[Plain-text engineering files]
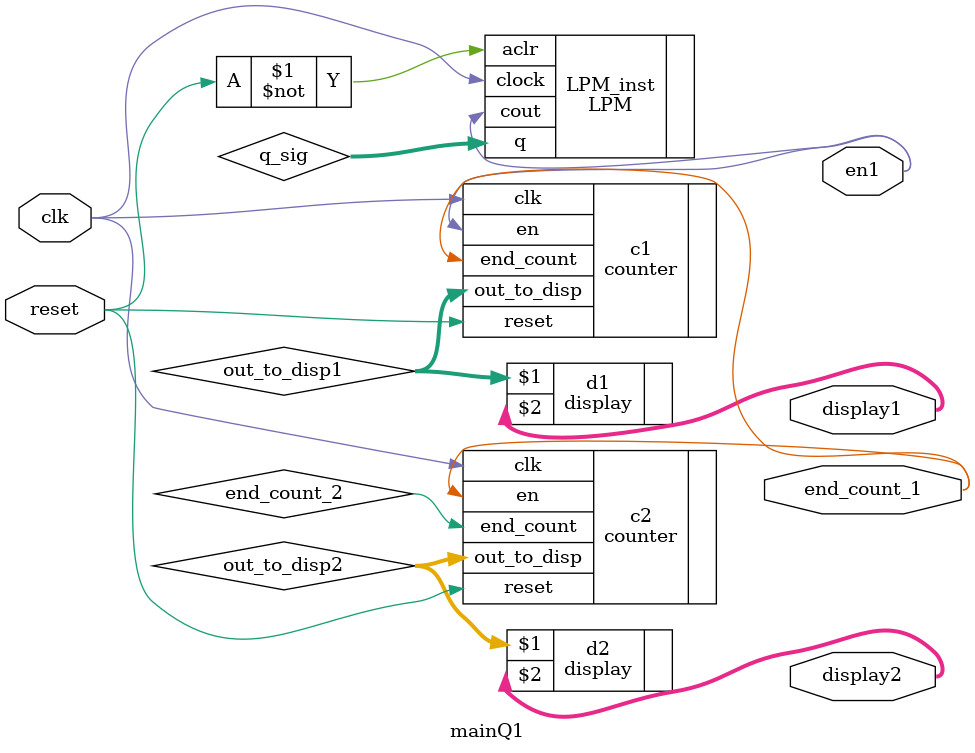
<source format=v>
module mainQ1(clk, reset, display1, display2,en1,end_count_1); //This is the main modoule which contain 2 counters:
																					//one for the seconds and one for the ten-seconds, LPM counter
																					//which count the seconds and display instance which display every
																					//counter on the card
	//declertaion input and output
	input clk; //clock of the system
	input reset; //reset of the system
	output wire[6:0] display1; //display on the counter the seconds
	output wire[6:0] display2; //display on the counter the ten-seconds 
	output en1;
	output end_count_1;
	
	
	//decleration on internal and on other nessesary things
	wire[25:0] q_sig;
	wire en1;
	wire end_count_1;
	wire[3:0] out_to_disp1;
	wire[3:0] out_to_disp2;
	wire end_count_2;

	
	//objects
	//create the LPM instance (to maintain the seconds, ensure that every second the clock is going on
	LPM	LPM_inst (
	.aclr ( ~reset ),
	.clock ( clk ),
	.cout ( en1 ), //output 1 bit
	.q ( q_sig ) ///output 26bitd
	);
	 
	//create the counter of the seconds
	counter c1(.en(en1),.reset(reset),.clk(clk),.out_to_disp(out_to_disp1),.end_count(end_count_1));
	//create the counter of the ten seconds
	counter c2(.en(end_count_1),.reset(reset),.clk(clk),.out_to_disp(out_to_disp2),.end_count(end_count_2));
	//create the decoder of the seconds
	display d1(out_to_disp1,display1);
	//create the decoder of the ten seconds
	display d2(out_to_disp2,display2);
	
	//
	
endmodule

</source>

■ **TASK GOAL**: An exact retyping of each record, with no pictures, is the answer required.

■ **OUTPUT OF THE TASK**:
<source format=v>
module mainQ1(clk, reset, display1, display2,en1,end_count_1); //This is the main modoule which contain 2 counters:
																					//one for the seconds and one for the ten-seconds, LPM counter
																					//which count the seconds and display instance which display every
																					//counter on the card
	//declertaion input and output
	input clk; //clock of the system
	input reset; //reset of the system
	output wire[6:0] display1; //display on the counter the seconds
	output wire[6:0] display2; //display on the counter the ten-seconds 
	output en1;
	output end_count_1;
	
	
	//decleration on internal and on other nessesary things
	wire[25:0] q_sig;
	wire en1;
	wire end_count_1;
	wire[3:0] out_to_disp1;
	wire[3:0] out_to_disp2;
	wire end_count_2;

	
	//objects
	//create the LPM instance (to maintain the seconds, ensure that every second the clock is going on
	LPM	LPM_inst (
	.aclr ( ~reset ),
	.clock ( clk ),
	.cout ( en1 ), //output 1 bit
	.q ( q_sig ) ///output 26bitd
	);
	 
	//create the counter of the seconds
	counter c1(.en(en1),.reset(reset),.clk(clk),.out_to_disp(out_to_disp1),.end_count(end_count_1));
	//create the counter of the ten seconds
	counter c2(.en(end_count_1),.reset(reset),.clk(clk),.out_to_disp(out_to_disp2),.end_count(end_count_2));
	//create the decoder of the seconds
	display d1(out_to_disp1,display1);
	//create the decoder of the ten seconds
	display d2(out_to_disp2,display2);
	
	//
	
endmodule

</source>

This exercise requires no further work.